Contratto a tempo determinato: la riforma del decreto Poletti

Contratto a tempo determinato: la riforma del decreto Poletti

Tutto ciò che i lavoratori dovrebbero sapere sulla riforma del contratto a tempo determinato

Contratto a tempo determinato: lo sapevate che? – La nuova realtà del mercato del lavoro è segnata dai lavoratori con un contratto a tempo determinato. Ma siete sicuri di sapere tutto ciò che dovreste sulla vostra posizione contrattuale? Con il decreto del Lavoro, decreto legge Poletti  34/2014,  in vigore dal 20 marzo 2014 è stata semplificata la procedura per i datori di lavoro, si è intervenuti sull’apprendistato e , soprattutto, sono state rese più flessibili le assunzioni a tempo determinato. L’obiettivo è quello di incentivare il contratto a termine semplificando il ricorso allo stesso e tutelando l’imprenditore da eventuali contenziosi, garantendo, sempre e comunque,la tutela del lavoratore, in tal caso la stessa tutela del contratto di lavoro subordinato a tempo indeterminato.

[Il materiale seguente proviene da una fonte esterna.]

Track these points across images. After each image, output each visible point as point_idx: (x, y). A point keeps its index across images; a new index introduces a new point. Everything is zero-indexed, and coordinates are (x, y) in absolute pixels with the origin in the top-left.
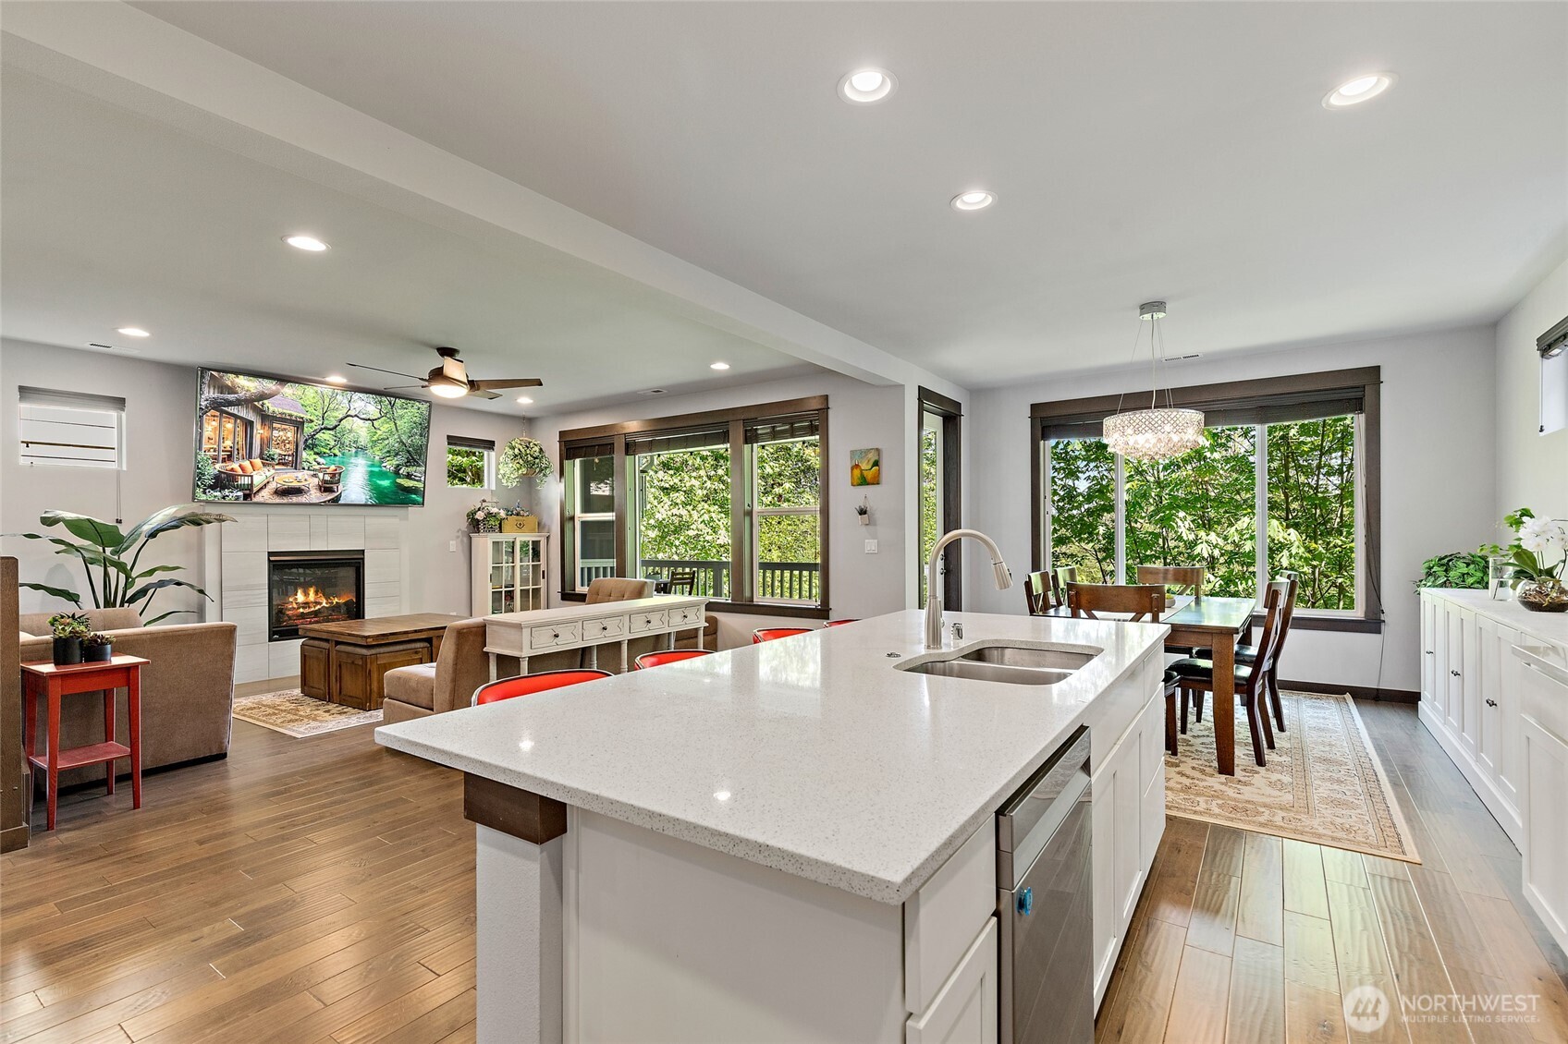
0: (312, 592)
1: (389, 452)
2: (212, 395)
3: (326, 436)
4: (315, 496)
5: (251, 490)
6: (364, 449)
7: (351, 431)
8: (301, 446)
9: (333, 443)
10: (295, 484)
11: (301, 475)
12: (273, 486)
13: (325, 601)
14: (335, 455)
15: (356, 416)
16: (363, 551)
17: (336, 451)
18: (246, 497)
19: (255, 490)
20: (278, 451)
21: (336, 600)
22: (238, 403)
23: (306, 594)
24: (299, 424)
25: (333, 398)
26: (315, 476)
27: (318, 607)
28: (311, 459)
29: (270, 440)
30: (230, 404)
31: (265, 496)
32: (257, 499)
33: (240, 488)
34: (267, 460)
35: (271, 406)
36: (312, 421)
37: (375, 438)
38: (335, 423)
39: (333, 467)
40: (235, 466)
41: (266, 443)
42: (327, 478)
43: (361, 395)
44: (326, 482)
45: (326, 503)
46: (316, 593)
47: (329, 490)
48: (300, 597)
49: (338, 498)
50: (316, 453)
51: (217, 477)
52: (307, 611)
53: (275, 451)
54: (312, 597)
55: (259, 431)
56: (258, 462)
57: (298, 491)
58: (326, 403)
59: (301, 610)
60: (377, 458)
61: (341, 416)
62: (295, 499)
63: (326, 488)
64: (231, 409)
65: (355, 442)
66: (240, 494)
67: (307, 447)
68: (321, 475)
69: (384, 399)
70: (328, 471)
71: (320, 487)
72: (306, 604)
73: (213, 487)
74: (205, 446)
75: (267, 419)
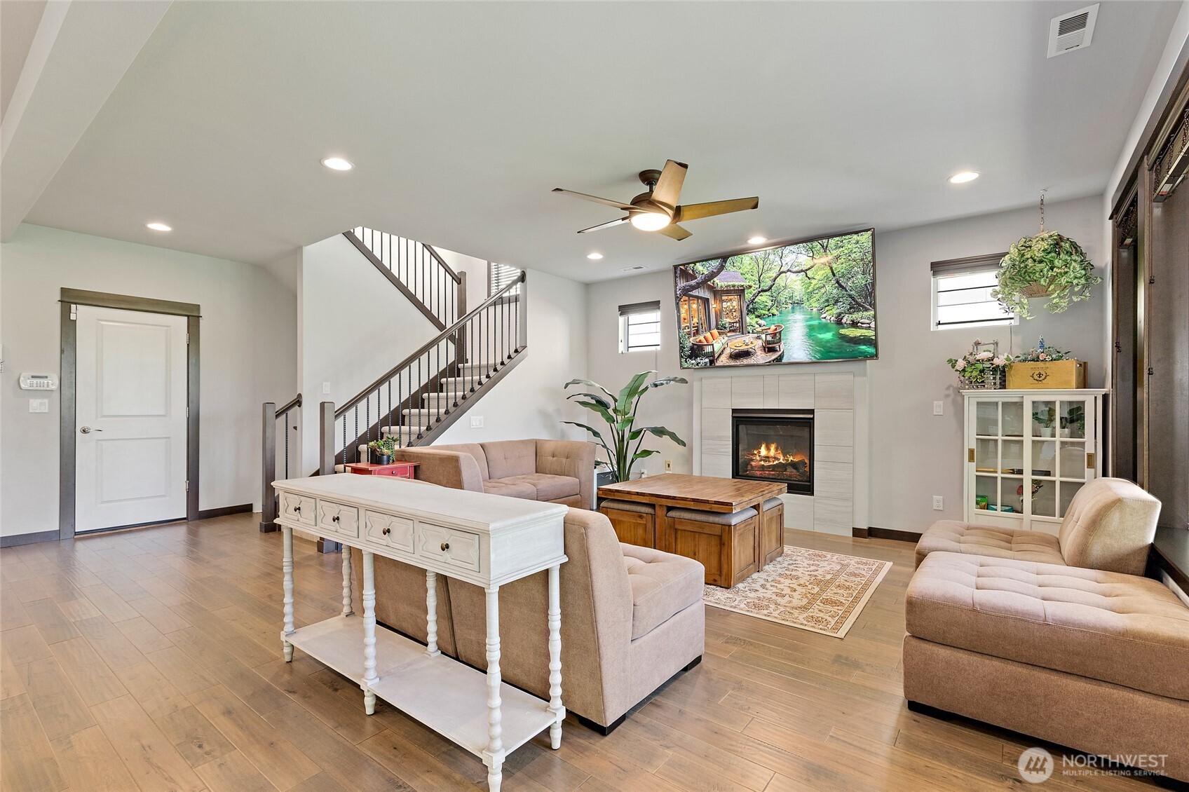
0: (773, 447)
1: (827, 301)
2: (683, 285)
3: (764, 298)
4: (761, 357)
5: (713, 356)
6: (800, 303)
7: (785, 287)
8: (745, 311)
9: (770, 303)
10: (744, 348)
11: (749, 338)
12: (728, 351)
13: (782, 458)
14: (773, 315)
15: (789, 271)
16: (814, 410)
17: (774, 311)
18: (712, 362)
19: (716, 356)
20: (728, 320)
21: (791, 458)
22: (698, 286)
23: (768, 449)
24: (740, 292)
25: (765, 259)
26: (758, 338)
27: (776, 462)
28: (753, 323)
29: (721, 311)
30: (693, 288)
31: (723, 360)
32: (718, 363)
33: (707, 355)
34: (721, 329)
35: (719, 282)
36: (750, 287)
37: (811, 289)
38: (770, 283)
39: (773, 327)
40: (701, 338)
41: (719, 315)
42: (769, 338)
43: (791, 248)
44: (768, 342)
45: (769, 364)
46: (777, 449)
47: (772, 350)
48: (763, 451)
49: (779, 359)
50: (758, 317)
51: (692, 348)
52: (767, 464)
53: (726, 321)
54: (772, 453)
55: (714, 306)
56: (715, 332)
57: (746, 354)
58: (761, 263)
59: (762, 463)
60: (815, 310)
61: (774, 275)
62: (745, 361)
63: (769, 349)
64: (695, 293)
65: (791, 298)
66: (707, 360)
67: (750, 312)
68: (763, 336)
69: (815, 244)
70: (769, 332)
71: (764, 348)
72: (767, 458)
73: (690, 357)
74: (683, 326)
75: (718, 293)
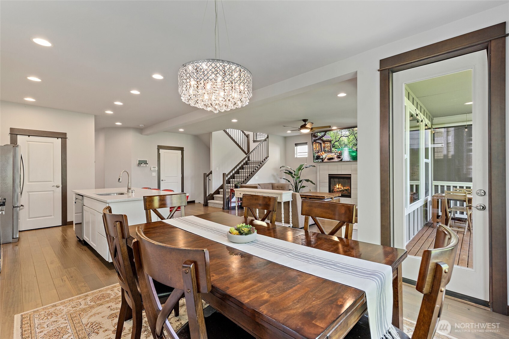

contratto a tempo determinato

Contratto a tempo determinato: la riforma del decreto Poletti – I più importanti cambiamenti introdotti dal decreto Poletti riguardano in primis il causalone (ragioni di carattere tecnico, produttivo, organizzativo o sostitutivo). Con il Decreto del Lavoro il contratto senza causalone è tornato ad essere prorogabile, ma non può comunque avere una durata superiore ai 36 mesi comprensivi di proroga indipendentemente dalle mansioni svolte dal lavoratore. Il causalone si può omettere anche se previsto dai contratti collettivi per assunzioni nell’ambito di particolari processi organizzativi (comunque nel limite del 6% del totale dei lavoratori occupati nell’ambito dell’unità produttiva). Successivamente la Riforma del Lavoro ha inizialmente allungato le pause obbligatorie fra un contratto e l’altro: 60 giorni per i contratti fino a sei mesi (prima erano 10 giorni) e 90 giorni per i contratti più lunghi (prima erano 20 giorni). Con il Decreto Lavoro le pause sono tornate ai livelli pre-riforma  a secondo che il contratto duri o meno più di sei mesi. Anche qui i contratti collettivi di lavoro possono prevedere riduzioni per particolari esigenze organizzative . In generale il contratto a termine può essere prorogato fino ad un massimo di otto volte a condizione che tale proroga si riferisca sempre alla stessa attività lavorativa. Il tetto massimo del contratto a termine non può superare i tre anni. Ancora, viene  introdotto un limite percentuale al numero di contratti a termine che l’impresa può stipulare pari al 20% dell’organico complessivo. Tale limite vale per tutte le imprese che occupano più di cinque dipendenti,mentre, per le imprese più piccole viene garantita la possibilità di stipulare un solo contratto a termine. Cambiano anche i tempi per impugnare i contratti e per il ricorso per cessazione: 120 giorni per l’impugnazione,prima erano 60; 180 giorni per il ricorso, prima erano 270.

decreto poletti  1

Modifiche riforma –  C’è infine un maggior onere contributivo per le imprese sui contratti a termine: un’aliquota aggiuntiva dell’1,4%, che va a finanziare l’ASpI ( prestazione economica istituita per gli eventi di disoccupazione che si verificano a partire dal 1° gennaio 2013 e che sostituisce l’indennità di disoccupazione ordinaria,ex indennità di disoccupazione). Questo contributo è stato eliminato per i lavoratori stagionali (diversamente dal testo originario),per i contratti di sostituzione e per gli apprendisti. Nel caso in cui l’azienda trasformi il contratto a tempo indeterminato è prevista la restituzione delle ultime sei mensilità versate per questo contributo addizionale.